*** Opening of Information given ***

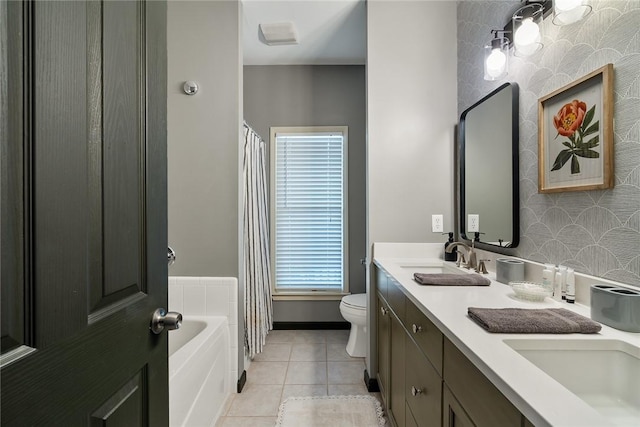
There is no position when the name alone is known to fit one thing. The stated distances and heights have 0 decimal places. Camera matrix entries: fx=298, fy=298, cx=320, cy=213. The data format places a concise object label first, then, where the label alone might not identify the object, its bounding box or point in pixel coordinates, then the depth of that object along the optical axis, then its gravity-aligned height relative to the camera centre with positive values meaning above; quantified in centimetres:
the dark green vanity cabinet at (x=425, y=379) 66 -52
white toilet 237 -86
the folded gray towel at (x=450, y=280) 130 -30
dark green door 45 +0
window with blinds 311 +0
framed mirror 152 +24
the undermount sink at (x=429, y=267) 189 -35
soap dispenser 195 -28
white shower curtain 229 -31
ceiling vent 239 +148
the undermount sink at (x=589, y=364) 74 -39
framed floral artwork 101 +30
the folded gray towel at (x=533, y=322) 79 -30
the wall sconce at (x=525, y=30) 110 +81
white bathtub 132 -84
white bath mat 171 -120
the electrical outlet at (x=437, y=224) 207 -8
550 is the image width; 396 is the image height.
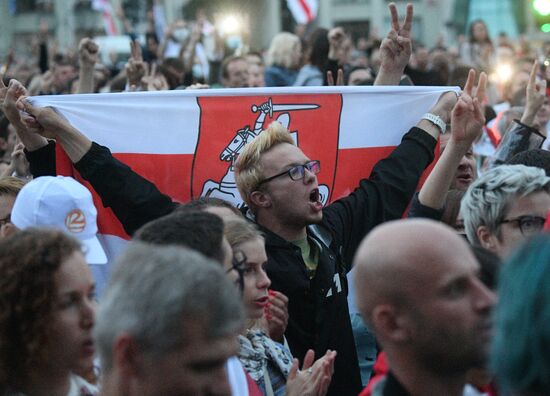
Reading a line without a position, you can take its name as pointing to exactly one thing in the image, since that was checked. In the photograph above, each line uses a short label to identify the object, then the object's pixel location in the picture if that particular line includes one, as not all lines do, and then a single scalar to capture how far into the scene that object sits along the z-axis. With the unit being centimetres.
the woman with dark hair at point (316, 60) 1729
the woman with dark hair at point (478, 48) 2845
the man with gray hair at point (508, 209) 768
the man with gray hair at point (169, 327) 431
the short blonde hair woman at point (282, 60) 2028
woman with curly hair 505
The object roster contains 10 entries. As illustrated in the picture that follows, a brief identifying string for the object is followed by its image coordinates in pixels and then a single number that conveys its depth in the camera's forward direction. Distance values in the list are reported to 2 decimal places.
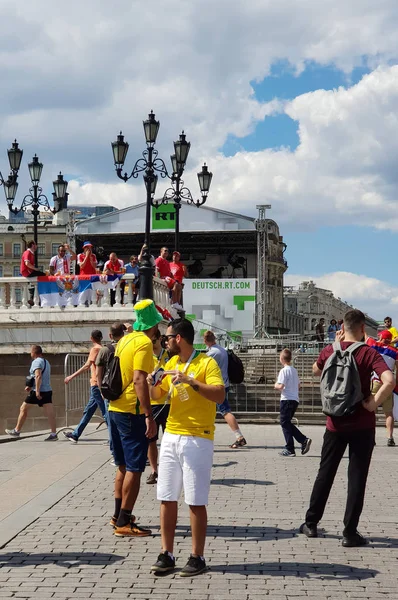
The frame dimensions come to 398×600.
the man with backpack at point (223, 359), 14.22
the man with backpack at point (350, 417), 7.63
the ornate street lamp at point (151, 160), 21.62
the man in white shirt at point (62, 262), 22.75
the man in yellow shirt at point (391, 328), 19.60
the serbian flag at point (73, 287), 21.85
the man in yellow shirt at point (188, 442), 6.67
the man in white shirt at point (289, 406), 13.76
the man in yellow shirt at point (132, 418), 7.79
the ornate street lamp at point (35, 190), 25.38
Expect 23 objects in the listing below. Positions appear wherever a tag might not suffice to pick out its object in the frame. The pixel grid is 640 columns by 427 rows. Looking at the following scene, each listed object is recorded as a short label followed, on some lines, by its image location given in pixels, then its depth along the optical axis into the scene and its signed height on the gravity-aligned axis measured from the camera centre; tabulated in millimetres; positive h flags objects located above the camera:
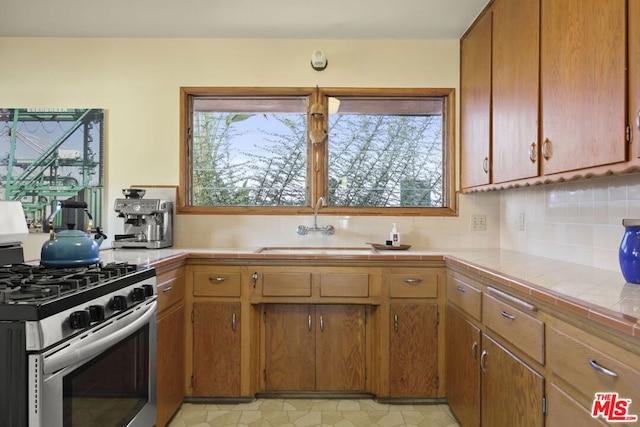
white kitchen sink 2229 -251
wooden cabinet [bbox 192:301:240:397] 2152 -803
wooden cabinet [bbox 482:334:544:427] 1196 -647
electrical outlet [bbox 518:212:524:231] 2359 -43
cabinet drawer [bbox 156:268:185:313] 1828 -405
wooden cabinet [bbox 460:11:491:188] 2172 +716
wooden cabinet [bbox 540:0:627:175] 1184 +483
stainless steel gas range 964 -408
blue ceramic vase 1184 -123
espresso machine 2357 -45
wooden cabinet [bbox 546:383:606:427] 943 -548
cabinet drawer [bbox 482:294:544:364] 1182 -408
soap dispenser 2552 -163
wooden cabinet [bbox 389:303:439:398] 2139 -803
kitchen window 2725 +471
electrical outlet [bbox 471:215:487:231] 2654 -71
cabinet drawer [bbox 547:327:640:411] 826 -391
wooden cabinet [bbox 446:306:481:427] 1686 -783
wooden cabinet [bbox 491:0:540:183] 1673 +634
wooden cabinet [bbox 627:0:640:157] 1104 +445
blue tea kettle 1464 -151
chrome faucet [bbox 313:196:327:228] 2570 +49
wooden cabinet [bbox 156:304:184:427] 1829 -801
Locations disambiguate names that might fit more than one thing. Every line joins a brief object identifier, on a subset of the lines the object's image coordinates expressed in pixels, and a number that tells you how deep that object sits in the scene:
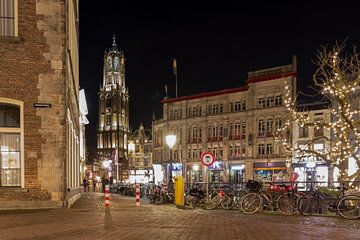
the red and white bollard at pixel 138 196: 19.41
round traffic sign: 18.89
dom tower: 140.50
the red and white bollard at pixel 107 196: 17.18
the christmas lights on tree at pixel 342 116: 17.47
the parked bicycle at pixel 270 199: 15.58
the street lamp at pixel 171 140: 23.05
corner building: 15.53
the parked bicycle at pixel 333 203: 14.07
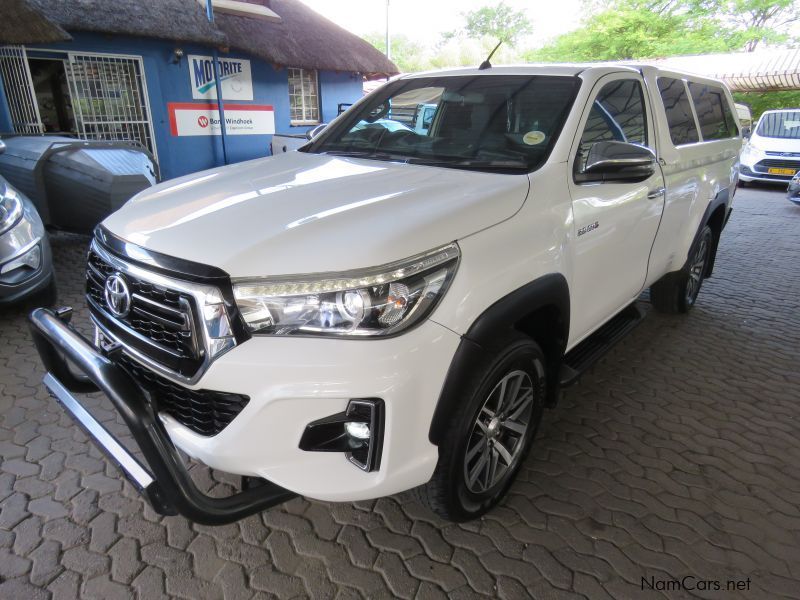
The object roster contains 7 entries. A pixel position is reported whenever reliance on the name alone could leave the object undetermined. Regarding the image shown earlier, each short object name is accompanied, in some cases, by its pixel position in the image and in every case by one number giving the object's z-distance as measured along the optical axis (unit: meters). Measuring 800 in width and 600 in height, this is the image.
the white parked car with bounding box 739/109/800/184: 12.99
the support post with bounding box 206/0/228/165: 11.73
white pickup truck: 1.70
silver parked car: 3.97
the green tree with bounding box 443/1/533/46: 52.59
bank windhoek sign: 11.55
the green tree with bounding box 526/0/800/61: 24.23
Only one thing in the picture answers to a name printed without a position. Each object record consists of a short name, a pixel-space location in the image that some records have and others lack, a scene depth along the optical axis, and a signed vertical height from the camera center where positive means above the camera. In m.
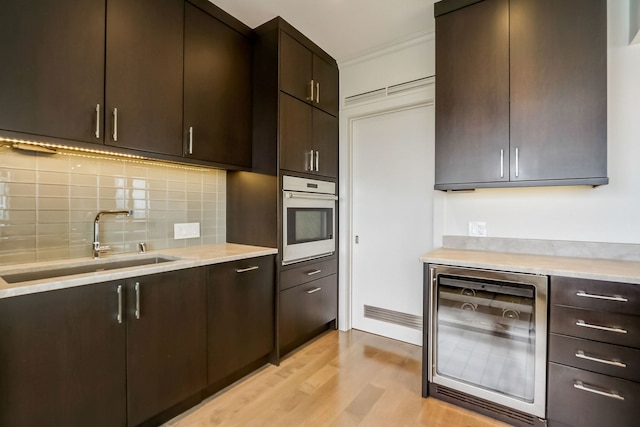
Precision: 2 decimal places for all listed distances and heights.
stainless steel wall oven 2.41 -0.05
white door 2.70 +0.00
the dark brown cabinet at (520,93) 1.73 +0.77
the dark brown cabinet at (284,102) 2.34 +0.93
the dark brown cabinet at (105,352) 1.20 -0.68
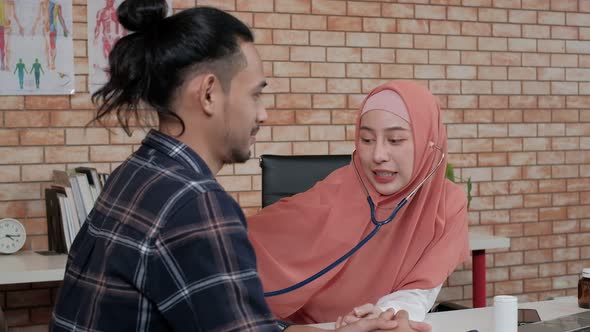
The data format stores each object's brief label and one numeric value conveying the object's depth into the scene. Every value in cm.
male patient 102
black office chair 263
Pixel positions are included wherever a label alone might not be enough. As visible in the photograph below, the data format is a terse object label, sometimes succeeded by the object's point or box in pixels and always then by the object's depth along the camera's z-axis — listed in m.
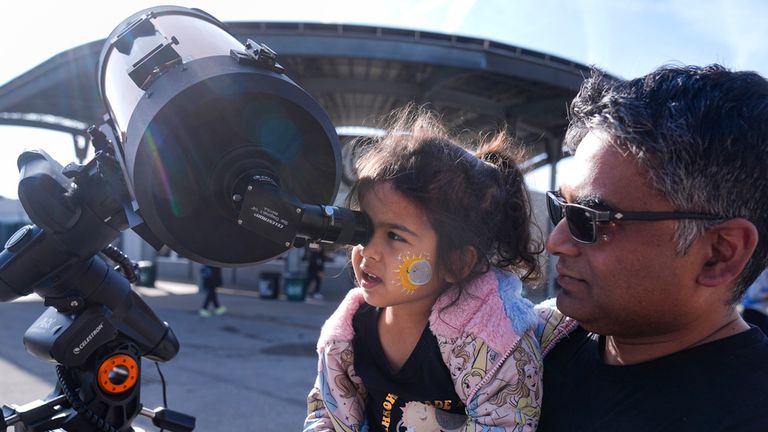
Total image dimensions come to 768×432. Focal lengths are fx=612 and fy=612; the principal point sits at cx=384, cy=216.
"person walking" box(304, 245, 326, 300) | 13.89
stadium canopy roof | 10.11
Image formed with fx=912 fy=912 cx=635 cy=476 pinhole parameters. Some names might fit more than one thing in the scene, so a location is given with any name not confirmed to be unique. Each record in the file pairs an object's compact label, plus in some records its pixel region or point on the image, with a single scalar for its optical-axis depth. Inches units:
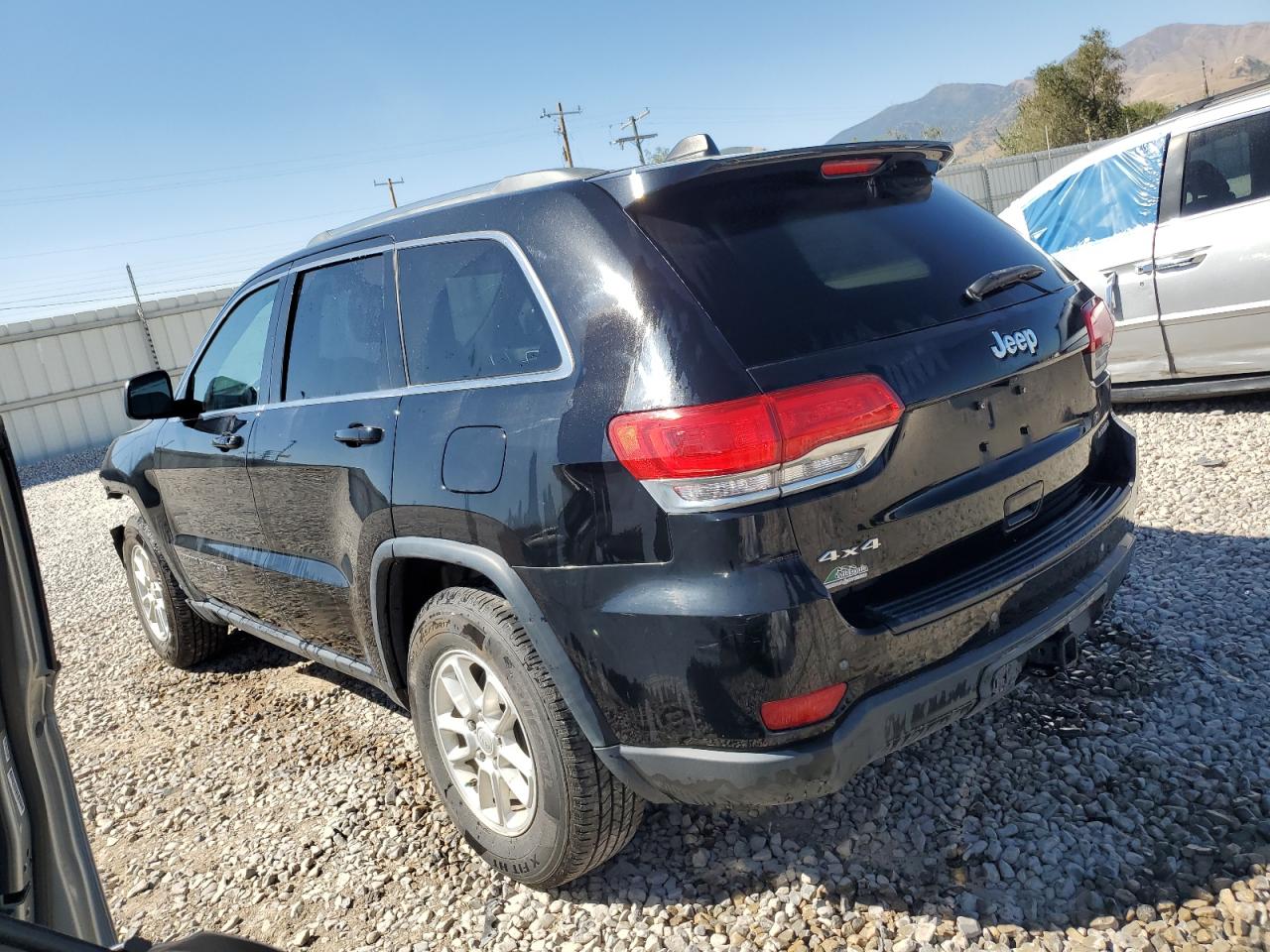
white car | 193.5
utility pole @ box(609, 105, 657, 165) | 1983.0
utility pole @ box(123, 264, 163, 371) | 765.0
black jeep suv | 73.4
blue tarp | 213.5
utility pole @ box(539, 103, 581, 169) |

*** Close of Information given ***

*What you have to do*. Scan the records above for the word "electrical" and return every line where it occurs.

*Solution for this problem*.
the electrical outlet at (x=437, y=224) 207 -8
electrical outlet [bbox 518:212:524:231] 2359 -43
electrical outlet [bbox 471:215:487:231] 2654 -71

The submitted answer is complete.